I came across another bad weather event, going back 92 years. A Pacific storm raged along the west coast of Canada and the northwestern USA in October 1918, with winds up to 100 knots (110 mph), making it hurricane force. The hurricane kept going for a week, wrecking several ships. One of them was a Canadian naval vessel, the Galiano. She went down with all hands, after transmitting a final message: "Hold's full of water, for God's sake send help". Help could not come, and the 39 crew were lost. One of them originated from Leurbost, here in Lewis, hence my interest in the disaster.
Bad weather has brought about the demise of at least two communities in the Hebrides in the 20th century. I was following up a tribute to a man from Scarp, Donald Maclennan. He died of the Spanish flu in 1918 at the age of 43. His mother, Catherine, died in November 1896 after suffering a very serious accident. She suffered head injuries, which brought about her death after about 7 weeks. Her death was not certified by a medical practitioner.
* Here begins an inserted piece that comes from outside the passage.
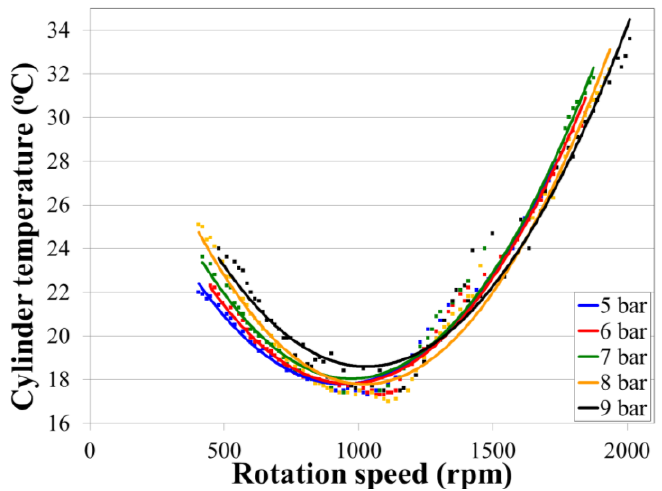
Figure 11. Cylinder temperature variation acquired during experiments at 6 bar and different rotation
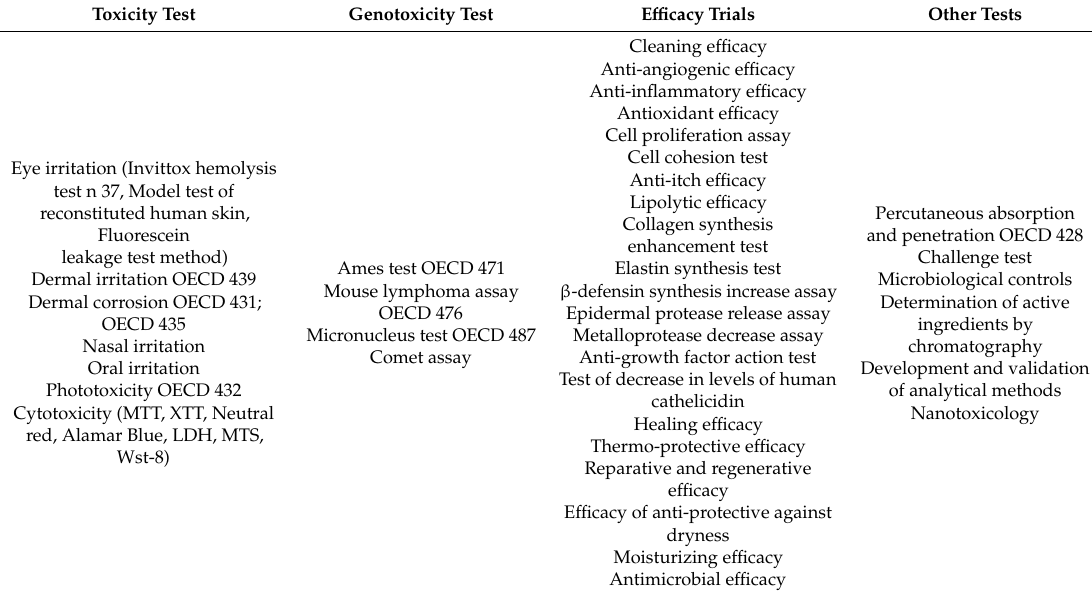
Table 1. Pharmacovigilance test in pharmacocosmetics 1 .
Scarp, lying just a mile offshore from the northwest coast of Harris, is singularly difficult to reach due to strong tidal currents in the channel separating it from Harris, particularly in bad weather. The community abandoned the island in 1971. Before then, it gained prominence for being the home to a mother of twins which were born in two different counties. One baby came into the world in Inverness-shire (the county that Scarp is in), the other in Ross-shire, the county for Stornoway (until 1974).
The other abandoned island? St Kilda. For 8 months of the year, it did not have a regular steamer service until it was evacuated in 1930.